The Semantic Web

There exist numerous definitions of the Semantic Web, which mean more or less the same. For this paper, we have selected two. The first one is from Berners-Lee and the second one is taken from the W3C Semantic Web Activity Statement.

The Semantic Web is a web of data, in some ways like a global database

The Semantic Web is a vision: the idea of having data on the web defined and linked in a way, that it can be used by machines - not just for display purposes, but for automation, integration and reuse of data across various applications.”

The current web was designed to improve the exchange of information between different people. Unfortunately machines cannot easily access this information since there is too much overhead involved: the content is not cleanly separated from the instructions on how to present content. An HTML document mixes content and layout instructions. Another problem is that a word can have different meanings. Any search engine on the web at present suffers badly from this defect, and a lot of effort is spent trying to remedy it. Using languages that allow automatic interpretation of content can solve this problem at a fundamental level.

It is the goal of the Semantic Web to make information on the web machine-processable. A lot of things which currently need human aid can be automated in this way, e.g. making a synthesis of information that is found in different documents, filtering the results of a search engine, etc.
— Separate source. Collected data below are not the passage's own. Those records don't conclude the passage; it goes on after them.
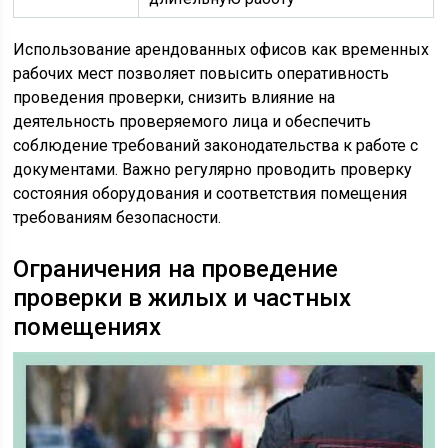
Использование арендованных офисов как временных
рабочих мест позволяет повысить оперативность
проведения проверки, снизить влияние на
деятельность проверяемого лица и обеспечить
соблюдение требований законодательства к работе с
документами. Важно регулярно проводить проверку
состояния оборудования и соответствия помещения
требованиям безопасности.
Ограничения на проведение
проверки в жилых и частных
помещениях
Tim Berners-Lee - director of the W3C -, James Hendler - responsible for agent-based computing research at DARPA - and Ora Lassila - chief scientist of Nokia and co-author of the RDF specification - describe a hypothetical situation – automating the process of making an appointment with a physician - that could be real when the Semantic Web is ready. To bring this situation to a favourable conclusion, the authors use software agents, which roam the Semantic Web looking for information. The Semantic Web will be the natural habitat of software agents.